1. Time - The time in milliseconds. This is the same field as specified for Time in section 5.1.3. Again the identifier is time. This time corresponds to the time the packet was received at the network interface, as recorded by libpcap.
2. IP Packet Length - The length of the IP packet. This is the length of the IP packet, as specified in the length field of the IP header. The identifier for this field is iplength.
3. Protocol - The value of the protocol field in the IP header. This determines whether the packet is a TCP, UDP, ICMP, etc. packet. The identifier for this field is ipprotocol.
4. Stream - The stream in the corresponding STREAMSLOG (see section 5.2) file to which this packet belongs. This will be 0 for packets which do not belong to such a stream. The identifier for this field is stream.
5. Sequence Number - The sequence number of a TCP packet. This is the value recorded in the sequence number field of the TCP header. For non-TCP packets this will be 0. The identifier for this field is tcpsequence.
6. Acknowledgement Number - The acknowledgement number of a TCP packet. This is the value recorded in the acknowledgement number field of the TCP header. For non-TCP packets this will be 0. The identifier for this field is tcpacknowledge.
7. Window - The window size as announced in the TCP packet header. This may or may not be a value calculated using the Client's algorithm. The identifier for this field is tcpwindow.
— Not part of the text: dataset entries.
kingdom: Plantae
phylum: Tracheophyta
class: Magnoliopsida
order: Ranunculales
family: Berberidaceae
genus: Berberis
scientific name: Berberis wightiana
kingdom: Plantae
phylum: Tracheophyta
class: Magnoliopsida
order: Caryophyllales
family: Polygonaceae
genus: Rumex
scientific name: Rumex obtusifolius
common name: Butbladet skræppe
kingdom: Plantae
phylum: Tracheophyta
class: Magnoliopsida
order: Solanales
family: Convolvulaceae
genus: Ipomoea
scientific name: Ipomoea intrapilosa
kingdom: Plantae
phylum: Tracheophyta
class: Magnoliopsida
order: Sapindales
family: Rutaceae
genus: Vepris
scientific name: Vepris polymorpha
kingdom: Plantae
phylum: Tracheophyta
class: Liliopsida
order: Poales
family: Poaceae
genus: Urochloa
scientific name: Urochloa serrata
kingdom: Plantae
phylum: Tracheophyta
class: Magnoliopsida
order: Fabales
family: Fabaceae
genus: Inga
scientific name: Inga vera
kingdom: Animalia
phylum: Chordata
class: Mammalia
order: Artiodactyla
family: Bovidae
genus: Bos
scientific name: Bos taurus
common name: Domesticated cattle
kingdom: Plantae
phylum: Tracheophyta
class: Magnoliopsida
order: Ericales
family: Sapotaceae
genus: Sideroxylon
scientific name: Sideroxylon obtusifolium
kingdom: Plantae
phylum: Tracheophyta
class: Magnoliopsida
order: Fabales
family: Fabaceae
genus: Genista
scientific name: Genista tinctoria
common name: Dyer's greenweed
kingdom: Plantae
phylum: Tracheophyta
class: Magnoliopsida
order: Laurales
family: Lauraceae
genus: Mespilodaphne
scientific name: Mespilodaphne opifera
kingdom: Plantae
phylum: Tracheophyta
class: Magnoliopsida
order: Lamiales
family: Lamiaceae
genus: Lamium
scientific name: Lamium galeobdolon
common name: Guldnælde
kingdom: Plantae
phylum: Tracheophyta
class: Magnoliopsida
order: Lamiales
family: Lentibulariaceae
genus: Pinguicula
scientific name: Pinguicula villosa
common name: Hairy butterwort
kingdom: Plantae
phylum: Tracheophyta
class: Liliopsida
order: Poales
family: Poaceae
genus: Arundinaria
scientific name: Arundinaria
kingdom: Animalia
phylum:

8. Number of Packets - The number of packets from which the data for the record was derived. When the interval is 1 packet, this will always be 1. The identifier for this field is packets.
9. Throughput - The throughput of the TCP stream. This is based on the amount of data, and length of time of the last 64 packets. The identifier for this field is throughput.
10. Round Trip Time - The time taken for data to travel from one computer back to the other. This is calculated by calculating the time taken for acknowledgements to arrive. The identifier for this field is rtt.